We are a blended family. Maia lives at home with Pamela who is three and a half. Our son, Chet, 19, [Staples, 2019] lived here until he headed off to Harvard where he is now a sophomore and Ava, 22, recently graduated from Columbia and moved to Boston to take a job in data analytics with Wayfair. We all lived together back in Westport for the first six months of the pandemic.

We live in a small house and we were intensely bonding during the first six months home altogether. In September, Chet decided to live with some friends in Boston even though his classes were online. Ava had signed a lease on an apartment in Boston with a friend back when she was assuming she’d be working (somewhat) in person, so she also moved to Boston in September.

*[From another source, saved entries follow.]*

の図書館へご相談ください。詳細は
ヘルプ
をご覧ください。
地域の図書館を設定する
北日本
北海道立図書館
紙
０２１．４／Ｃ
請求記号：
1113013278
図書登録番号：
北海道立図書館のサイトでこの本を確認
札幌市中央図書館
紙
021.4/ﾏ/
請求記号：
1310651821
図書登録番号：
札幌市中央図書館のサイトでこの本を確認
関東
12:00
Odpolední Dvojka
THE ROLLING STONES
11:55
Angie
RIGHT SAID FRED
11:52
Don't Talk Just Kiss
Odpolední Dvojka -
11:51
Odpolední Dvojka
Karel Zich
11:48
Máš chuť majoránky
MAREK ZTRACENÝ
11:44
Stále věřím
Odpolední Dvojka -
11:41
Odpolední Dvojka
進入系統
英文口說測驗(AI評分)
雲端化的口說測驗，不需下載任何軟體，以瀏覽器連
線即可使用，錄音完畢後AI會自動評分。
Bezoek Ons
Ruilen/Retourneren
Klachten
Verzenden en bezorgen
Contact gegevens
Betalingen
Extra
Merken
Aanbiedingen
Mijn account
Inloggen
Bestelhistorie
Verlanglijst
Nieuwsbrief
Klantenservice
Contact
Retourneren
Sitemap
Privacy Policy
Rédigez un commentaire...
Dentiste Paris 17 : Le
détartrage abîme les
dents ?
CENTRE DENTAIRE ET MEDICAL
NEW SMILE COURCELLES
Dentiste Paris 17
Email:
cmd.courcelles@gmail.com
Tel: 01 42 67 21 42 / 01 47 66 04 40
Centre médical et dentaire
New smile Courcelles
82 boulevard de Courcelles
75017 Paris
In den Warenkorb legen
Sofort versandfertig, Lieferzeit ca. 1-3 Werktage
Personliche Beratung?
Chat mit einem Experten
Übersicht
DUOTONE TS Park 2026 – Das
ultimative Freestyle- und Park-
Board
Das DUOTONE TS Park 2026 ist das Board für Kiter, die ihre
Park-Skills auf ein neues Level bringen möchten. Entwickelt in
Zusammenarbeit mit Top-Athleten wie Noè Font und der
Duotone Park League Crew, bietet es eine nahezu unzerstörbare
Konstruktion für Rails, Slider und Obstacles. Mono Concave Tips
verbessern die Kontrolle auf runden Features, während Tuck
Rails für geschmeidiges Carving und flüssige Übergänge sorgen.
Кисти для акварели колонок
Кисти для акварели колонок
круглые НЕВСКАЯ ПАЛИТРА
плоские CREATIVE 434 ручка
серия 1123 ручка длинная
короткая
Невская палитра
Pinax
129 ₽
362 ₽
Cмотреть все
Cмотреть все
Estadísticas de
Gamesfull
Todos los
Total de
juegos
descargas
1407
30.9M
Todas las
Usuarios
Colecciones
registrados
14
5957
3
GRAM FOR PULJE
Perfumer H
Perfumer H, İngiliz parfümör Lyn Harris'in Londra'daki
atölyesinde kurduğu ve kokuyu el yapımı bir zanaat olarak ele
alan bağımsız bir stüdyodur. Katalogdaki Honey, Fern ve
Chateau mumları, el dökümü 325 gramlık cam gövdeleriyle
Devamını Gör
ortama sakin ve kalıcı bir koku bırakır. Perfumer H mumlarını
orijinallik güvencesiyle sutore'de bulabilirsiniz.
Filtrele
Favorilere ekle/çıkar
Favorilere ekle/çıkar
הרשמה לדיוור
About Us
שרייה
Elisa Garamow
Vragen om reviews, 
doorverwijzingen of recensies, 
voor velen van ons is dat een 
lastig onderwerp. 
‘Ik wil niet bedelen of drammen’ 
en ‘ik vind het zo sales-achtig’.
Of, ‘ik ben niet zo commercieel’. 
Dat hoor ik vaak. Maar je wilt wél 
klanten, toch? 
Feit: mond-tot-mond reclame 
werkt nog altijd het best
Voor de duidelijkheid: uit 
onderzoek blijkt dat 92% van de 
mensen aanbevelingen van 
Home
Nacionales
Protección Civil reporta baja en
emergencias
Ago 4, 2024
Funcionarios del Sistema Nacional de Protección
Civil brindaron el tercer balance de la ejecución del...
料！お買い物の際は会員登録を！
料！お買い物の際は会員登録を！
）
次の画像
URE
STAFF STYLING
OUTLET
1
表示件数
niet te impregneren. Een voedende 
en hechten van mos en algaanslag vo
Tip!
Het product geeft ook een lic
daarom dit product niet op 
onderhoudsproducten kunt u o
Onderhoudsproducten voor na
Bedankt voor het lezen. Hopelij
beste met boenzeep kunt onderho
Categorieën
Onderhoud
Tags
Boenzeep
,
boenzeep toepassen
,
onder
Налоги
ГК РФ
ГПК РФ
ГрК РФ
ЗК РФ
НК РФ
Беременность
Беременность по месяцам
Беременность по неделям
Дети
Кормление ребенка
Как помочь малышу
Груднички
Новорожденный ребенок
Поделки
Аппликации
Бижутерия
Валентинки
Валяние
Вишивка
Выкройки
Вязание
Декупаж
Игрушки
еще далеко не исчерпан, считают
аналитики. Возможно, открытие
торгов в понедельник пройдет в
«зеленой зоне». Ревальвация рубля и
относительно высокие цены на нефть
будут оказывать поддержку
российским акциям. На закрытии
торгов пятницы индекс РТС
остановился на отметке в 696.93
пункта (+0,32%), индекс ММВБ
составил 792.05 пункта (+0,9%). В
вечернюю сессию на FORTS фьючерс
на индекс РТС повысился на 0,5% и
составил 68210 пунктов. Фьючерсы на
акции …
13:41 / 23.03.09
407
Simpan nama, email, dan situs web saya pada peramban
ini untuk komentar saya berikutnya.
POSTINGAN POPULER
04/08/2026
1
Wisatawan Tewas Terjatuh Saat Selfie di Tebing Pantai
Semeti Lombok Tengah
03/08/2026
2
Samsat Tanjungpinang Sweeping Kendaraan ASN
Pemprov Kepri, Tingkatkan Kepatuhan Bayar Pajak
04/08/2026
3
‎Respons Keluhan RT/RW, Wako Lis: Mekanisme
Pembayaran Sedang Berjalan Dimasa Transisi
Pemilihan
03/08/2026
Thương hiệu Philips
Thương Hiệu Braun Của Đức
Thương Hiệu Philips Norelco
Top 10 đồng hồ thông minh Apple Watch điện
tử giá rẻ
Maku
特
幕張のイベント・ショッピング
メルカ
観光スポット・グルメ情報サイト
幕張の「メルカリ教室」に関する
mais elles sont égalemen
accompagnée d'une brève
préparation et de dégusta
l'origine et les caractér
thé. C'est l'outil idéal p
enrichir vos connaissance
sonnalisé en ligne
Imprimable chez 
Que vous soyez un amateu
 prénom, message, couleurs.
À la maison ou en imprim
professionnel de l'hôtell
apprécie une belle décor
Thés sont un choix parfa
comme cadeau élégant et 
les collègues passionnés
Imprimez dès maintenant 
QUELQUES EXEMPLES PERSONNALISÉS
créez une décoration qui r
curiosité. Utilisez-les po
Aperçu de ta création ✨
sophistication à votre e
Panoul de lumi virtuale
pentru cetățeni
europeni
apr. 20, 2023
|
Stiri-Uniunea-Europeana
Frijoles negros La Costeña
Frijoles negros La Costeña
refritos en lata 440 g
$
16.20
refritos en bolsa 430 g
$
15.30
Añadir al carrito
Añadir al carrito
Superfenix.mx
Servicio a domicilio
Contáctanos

We didn’t see the kids again until the holidays and had them quarantine for a few days and test before coming home.

Taking covid precautions with someone immune-compromised in our household somewhat hampered us taking part in Black Lives Matter protests and demonstrations, but this movement has drawn attention to many of the issues that are important to us and hopefully will lead to real and lasting social change.  

Trey: I have been teaching online at Columbia’s graduate film school but also working on various projects inspired by this tumultuous year. I’m currently writing a fictional podcast about social justice for Futuro Media and the Kellogg Foundation that I’m very proud of.

Amanda: As a sociology professor and someone who writes about social issues impacting low- and middle-income families, the pandemic has called attention to many issues of inequality and in many ways created more work for me.

…the pandemic has called attention to many issues of inequality…

In terms of social issues, we feel that the town has dealt with the pandemic extremely well. We were a famous early hotspot but the town government has been extremely cautious and communicative.  The issue of inclusion in a super wealthy town or really any town built around single-family home ownership is problematic.  We need to do much, much, much better.

The public discourse [around social issues] thanks to Team Westport and frankly the WMHC [Westport Museum] has been excellent. However, we wish we could all figure out a way for more action and real change for Fairfield County. We worry a great deal about the lack of racial and economic diversity in Westport. We worry about the loss of the artistic community that can no longer afford to live here.